Page-level text extractions:
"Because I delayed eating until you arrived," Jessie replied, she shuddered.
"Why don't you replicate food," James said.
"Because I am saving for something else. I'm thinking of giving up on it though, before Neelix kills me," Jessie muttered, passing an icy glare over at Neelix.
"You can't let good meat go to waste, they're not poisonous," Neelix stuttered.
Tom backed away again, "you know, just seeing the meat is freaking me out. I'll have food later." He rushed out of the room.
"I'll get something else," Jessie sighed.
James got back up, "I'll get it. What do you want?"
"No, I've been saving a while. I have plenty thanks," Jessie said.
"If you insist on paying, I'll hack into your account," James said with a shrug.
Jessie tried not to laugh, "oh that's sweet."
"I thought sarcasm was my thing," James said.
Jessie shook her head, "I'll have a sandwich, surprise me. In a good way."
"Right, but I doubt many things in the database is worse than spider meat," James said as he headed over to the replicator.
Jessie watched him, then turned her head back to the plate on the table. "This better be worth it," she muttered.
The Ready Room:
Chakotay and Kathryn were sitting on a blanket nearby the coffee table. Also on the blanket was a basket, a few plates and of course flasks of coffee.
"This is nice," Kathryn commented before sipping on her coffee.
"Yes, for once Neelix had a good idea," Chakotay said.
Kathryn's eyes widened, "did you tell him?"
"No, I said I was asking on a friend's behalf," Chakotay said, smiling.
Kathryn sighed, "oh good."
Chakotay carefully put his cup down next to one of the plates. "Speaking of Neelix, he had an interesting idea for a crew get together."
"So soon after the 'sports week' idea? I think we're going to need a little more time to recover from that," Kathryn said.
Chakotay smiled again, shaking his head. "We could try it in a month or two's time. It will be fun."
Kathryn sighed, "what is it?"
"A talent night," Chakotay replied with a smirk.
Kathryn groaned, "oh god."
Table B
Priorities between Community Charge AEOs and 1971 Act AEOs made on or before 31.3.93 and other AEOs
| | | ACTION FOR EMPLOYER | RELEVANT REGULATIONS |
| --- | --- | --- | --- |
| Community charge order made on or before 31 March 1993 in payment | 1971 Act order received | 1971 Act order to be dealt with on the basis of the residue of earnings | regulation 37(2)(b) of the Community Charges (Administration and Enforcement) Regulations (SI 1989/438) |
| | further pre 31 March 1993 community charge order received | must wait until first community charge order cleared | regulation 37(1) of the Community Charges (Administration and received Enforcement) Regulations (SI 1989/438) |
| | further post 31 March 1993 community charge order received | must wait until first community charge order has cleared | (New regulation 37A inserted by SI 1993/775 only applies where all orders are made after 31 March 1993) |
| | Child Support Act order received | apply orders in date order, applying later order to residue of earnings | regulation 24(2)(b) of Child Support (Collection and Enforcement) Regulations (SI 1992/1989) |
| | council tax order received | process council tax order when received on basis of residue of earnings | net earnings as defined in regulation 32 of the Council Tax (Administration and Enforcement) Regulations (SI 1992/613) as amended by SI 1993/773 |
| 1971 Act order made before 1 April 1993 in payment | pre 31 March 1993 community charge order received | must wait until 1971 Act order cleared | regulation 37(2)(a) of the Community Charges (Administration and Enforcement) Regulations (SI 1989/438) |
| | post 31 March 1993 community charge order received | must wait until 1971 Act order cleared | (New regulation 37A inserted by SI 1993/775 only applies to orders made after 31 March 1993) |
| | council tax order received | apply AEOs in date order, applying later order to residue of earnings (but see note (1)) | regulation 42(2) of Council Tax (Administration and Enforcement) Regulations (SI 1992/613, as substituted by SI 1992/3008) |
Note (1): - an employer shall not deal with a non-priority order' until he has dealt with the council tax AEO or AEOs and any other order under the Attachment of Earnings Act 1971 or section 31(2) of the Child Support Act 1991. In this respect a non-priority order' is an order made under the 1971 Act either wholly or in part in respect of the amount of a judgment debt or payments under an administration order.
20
---
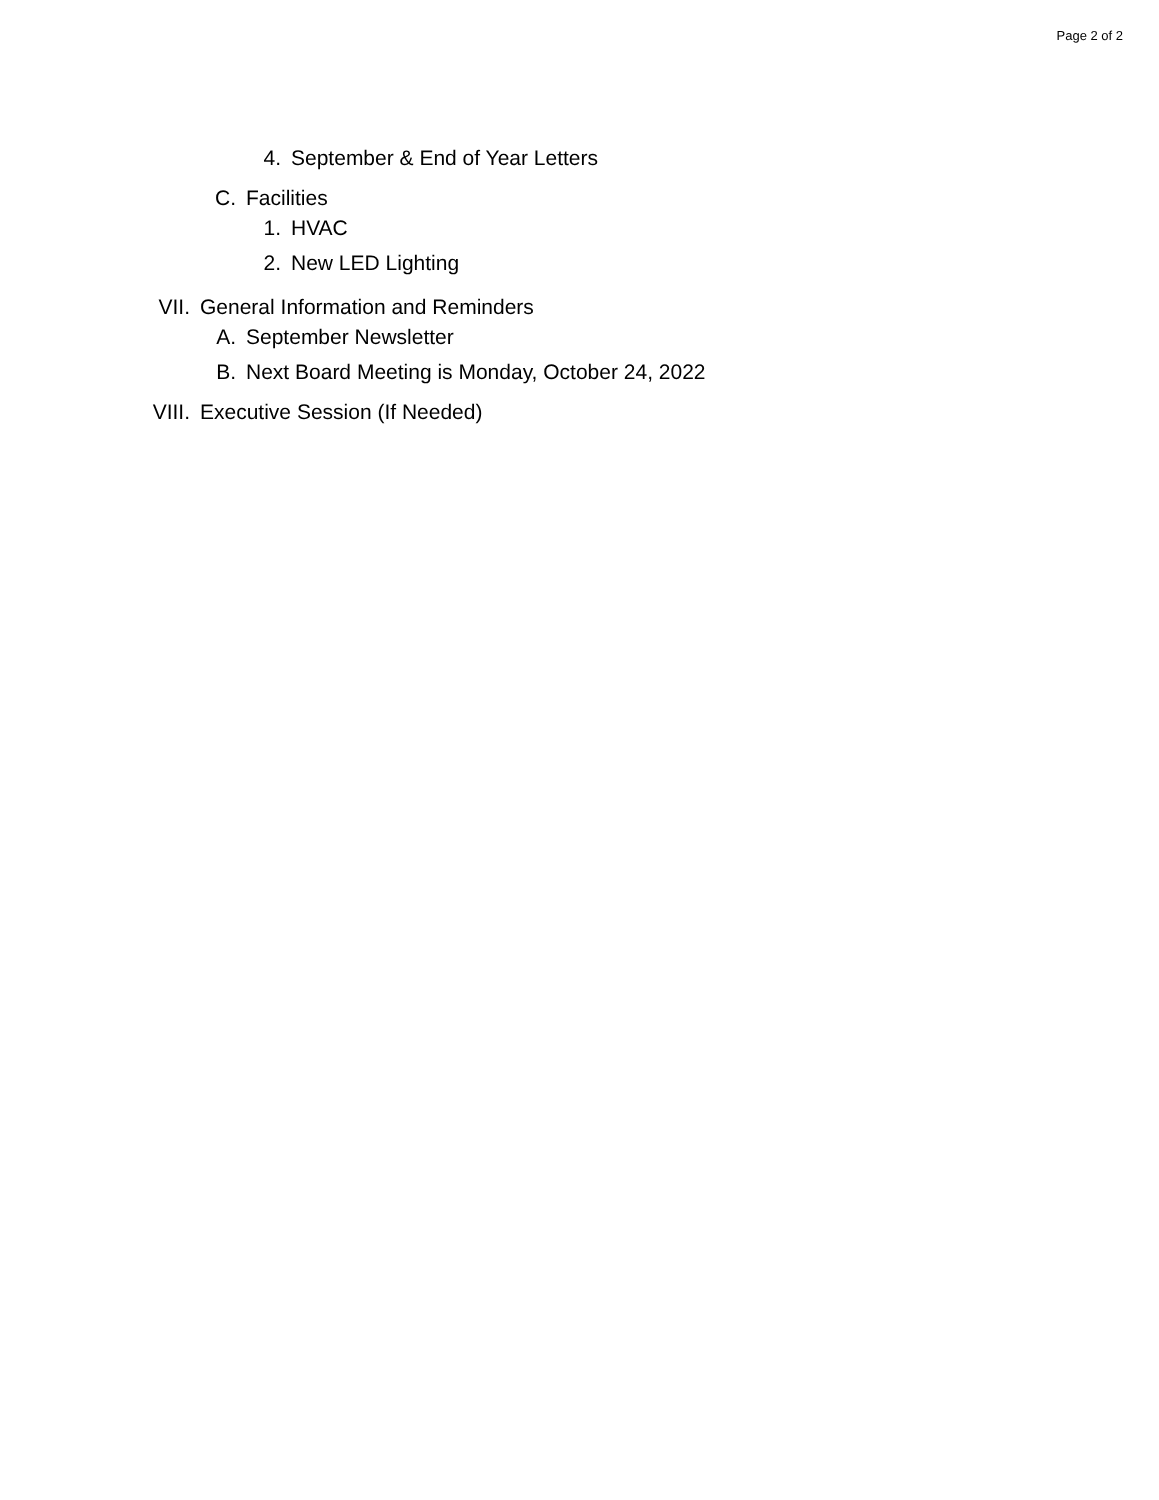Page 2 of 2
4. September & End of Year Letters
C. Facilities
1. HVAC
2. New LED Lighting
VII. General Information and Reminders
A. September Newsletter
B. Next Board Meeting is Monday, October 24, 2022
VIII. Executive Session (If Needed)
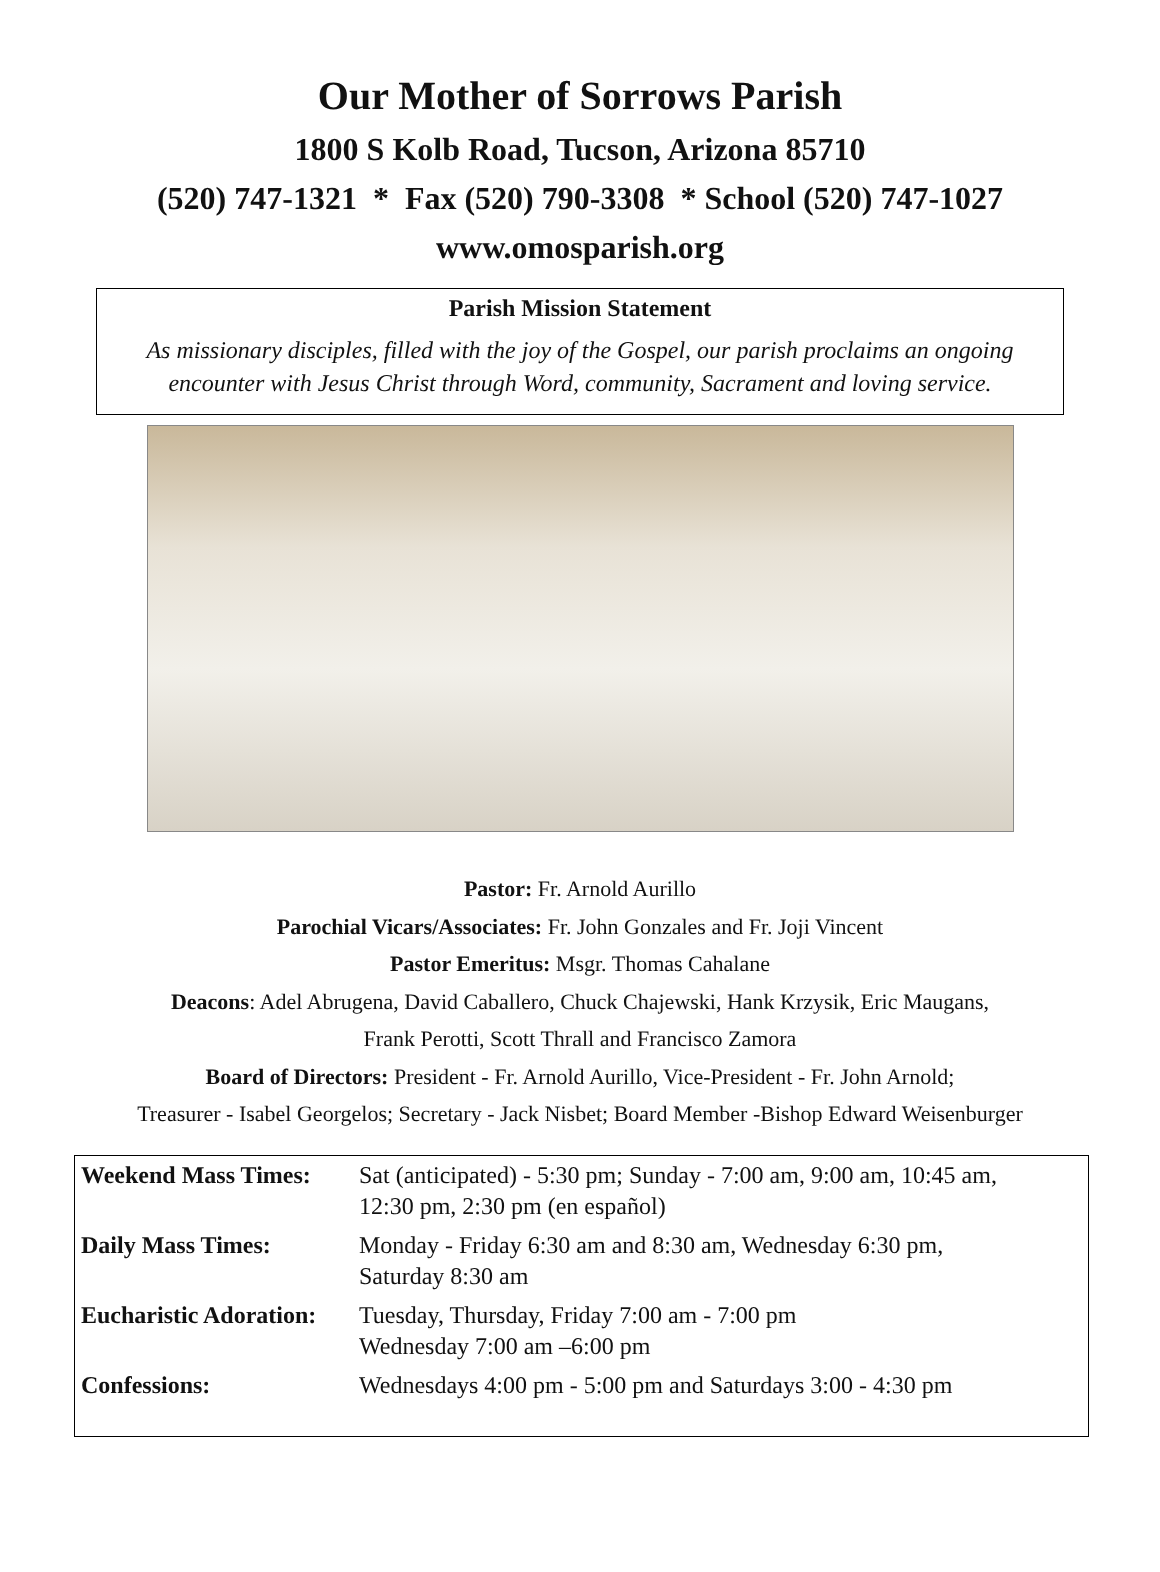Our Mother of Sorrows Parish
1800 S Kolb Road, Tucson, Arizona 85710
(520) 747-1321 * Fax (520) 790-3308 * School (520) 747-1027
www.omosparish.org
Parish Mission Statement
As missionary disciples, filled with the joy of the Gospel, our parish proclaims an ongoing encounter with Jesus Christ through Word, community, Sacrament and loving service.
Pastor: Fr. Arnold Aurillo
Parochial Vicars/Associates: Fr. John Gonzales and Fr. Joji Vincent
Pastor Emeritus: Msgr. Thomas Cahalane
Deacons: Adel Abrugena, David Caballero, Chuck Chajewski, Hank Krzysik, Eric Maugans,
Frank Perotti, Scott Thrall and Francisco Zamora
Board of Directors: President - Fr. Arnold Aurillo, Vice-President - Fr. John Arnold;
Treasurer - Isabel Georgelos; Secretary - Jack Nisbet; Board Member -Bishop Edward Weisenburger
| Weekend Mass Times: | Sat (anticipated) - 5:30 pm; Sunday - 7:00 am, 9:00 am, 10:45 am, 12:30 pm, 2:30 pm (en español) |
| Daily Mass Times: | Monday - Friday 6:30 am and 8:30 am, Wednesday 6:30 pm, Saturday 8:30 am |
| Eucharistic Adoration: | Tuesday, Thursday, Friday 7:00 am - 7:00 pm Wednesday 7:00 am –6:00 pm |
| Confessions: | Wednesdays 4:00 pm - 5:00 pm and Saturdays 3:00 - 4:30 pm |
...
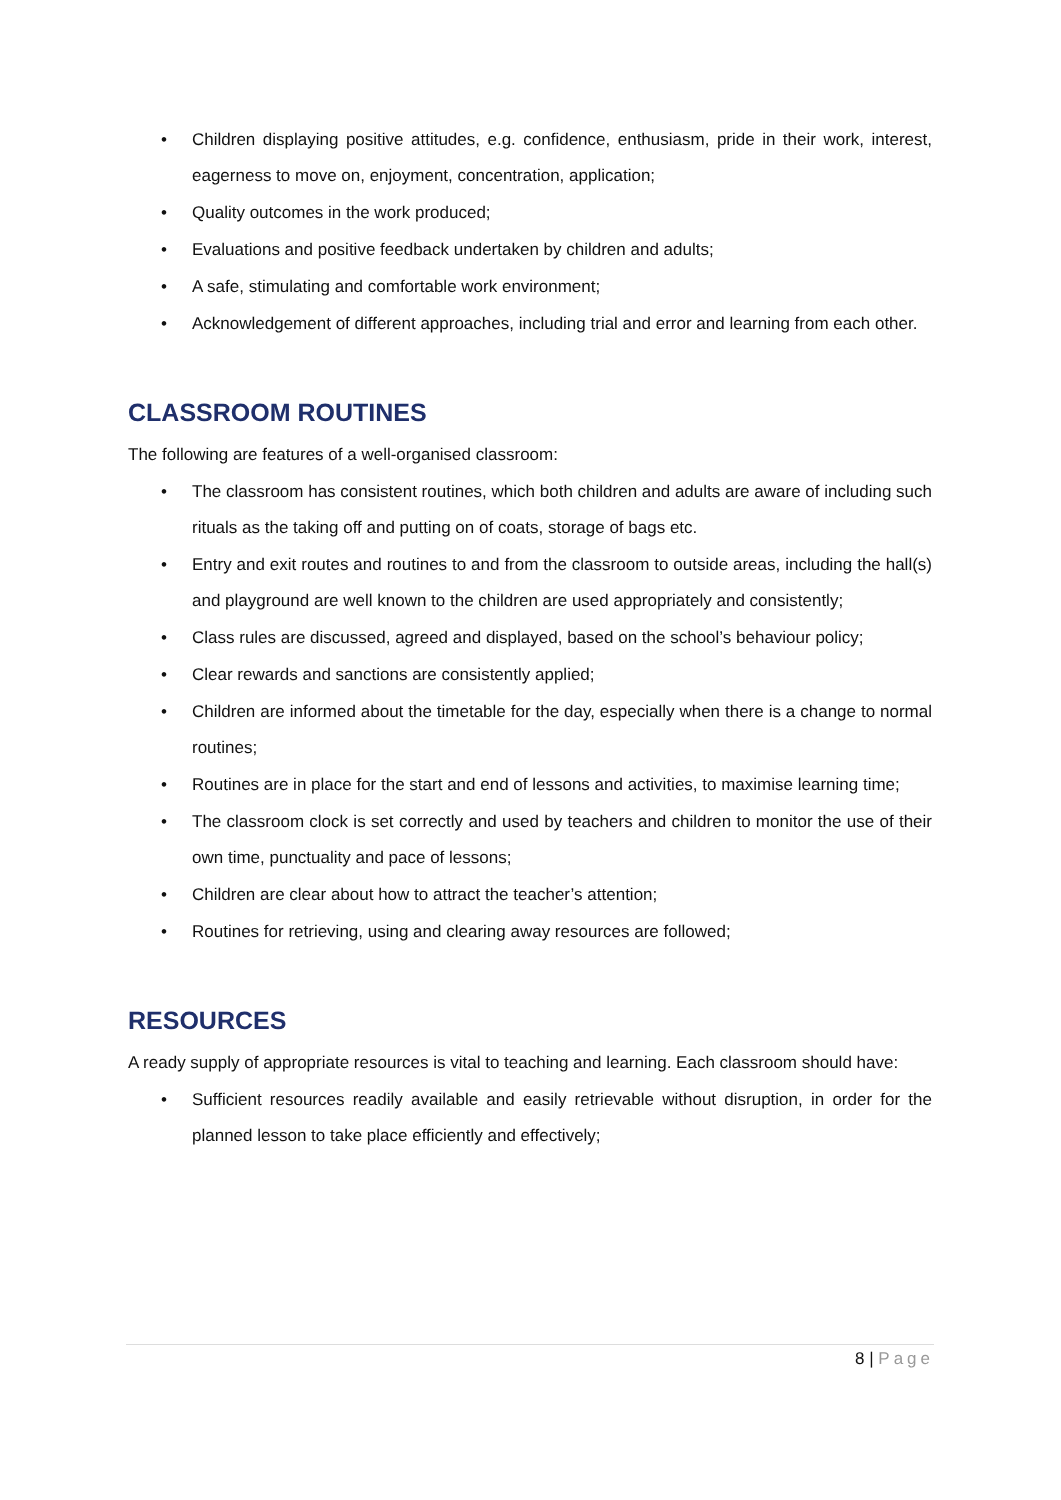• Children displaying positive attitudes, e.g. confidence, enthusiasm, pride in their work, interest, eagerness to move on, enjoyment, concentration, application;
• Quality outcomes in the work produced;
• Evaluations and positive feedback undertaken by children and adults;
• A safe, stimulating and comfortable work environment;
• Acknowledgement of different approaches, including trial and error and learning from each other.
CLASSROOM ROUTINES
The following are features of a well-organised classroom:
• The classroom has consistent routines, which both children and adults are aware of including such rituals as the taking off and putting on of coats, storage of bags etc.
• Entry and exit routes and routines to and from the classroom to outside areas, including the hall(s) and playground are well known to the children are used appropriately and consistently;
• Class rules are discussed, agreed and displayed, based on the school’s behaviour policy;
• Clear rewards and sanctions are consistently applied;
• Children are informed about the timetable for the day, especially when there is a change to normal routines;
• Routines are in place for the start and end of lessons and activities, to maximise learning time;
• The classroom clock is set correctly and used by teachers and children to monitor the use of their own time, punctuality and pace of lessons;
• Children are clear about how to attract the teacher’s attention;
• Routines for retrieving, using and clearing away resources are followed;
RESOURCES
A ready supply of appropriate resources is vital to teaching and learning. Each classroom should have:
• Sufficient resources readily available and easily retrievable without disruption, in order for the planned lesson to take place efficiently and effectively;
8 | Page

• EXERCISE
Give again, exactly as written above, every line from the one holding "enjoyment, concentration, application;" to the one holding "The following are", with both ends kept and the pictures left out.

• RESPONSE BOX
• Children displaying positive attitudes, e.g. confidence, enthusiasm, pride in their work, interest, eagerness to move on, enjoyment, concentration, application;
• Quality outcomes in the work produced;
• Evaluations and positive feedback undertaken by children and adults;
• A safe, stimulating and comfortable work environment;
• Acknowledgement of different approaches, including trial and error and learning from each other.
CLASSROOM ROUTINES
The following are features of a well-organised classroom:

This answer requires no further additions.